### 作業指示
次の項目をすべて書き写し、「pie」を「pie chart」に入れ替えてください。それ以外は一切変えず、画像は答えに含めないでください。

(グラフ読解データ)
+ + +

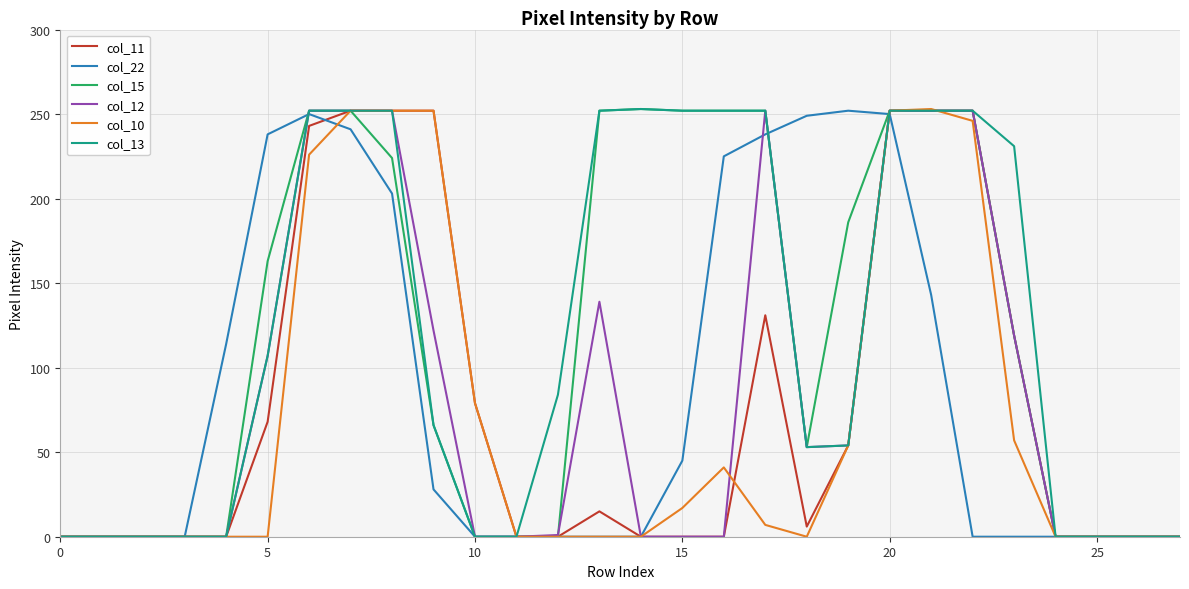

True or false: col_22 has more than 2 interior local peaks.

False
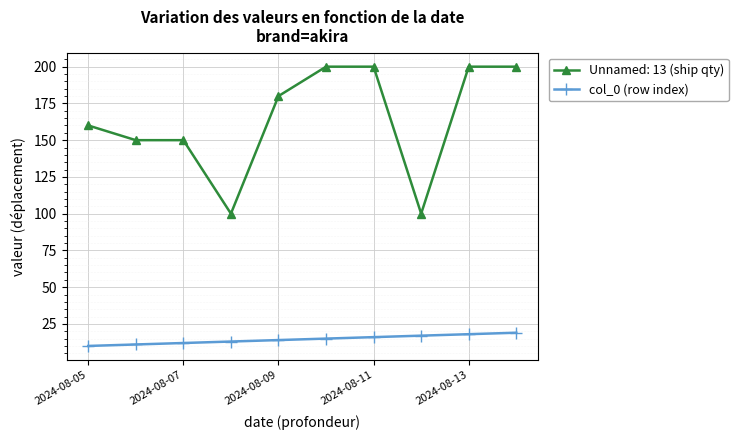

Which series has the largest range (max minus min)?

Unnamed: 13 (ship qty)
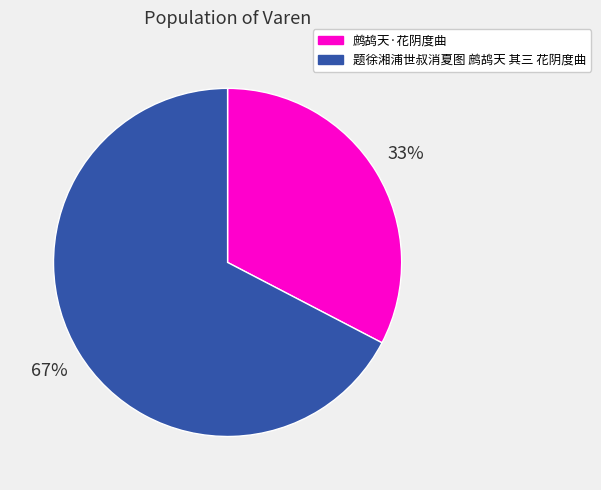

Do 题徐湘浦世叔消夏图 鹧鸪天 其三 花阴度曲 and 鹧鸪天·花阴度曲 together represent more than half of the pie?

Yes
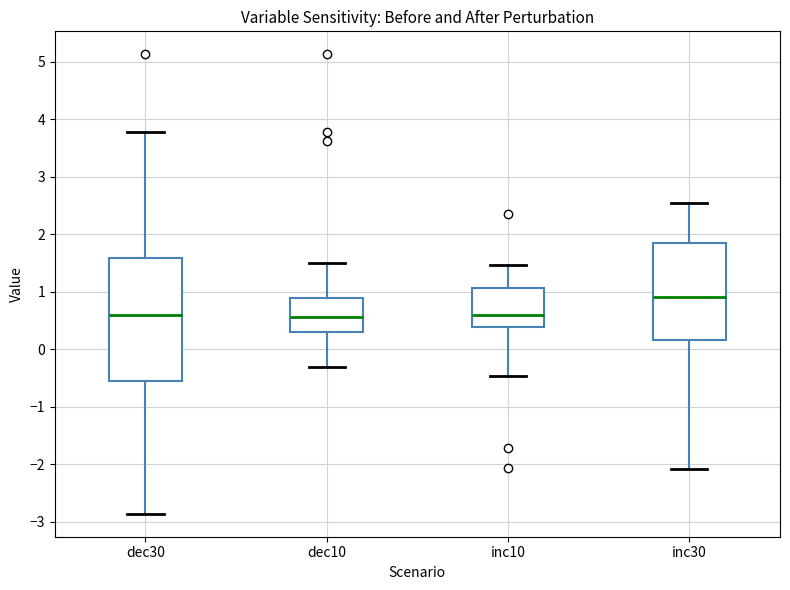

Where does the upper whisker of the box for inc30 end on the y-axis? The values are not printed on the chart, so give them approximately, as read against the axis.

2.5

+ + +

### 解答例
True or false: col_22 has more than 2 interior local peaks.

False

Which series has the largest range (max minus min)?

Unnamed: 13 (ship qty)

Do 题徐湘浦世叔消夏图 鹧鸪天 其三 花阴度曲 and 鹧鸪天·花阴度曲 together represent more than half of the pie chart?

Yes

Where does the upper whisker of the box for inc30 end on the y-axis? The values are not printed on the chart, so give them approximately, as read against the axis.

2.5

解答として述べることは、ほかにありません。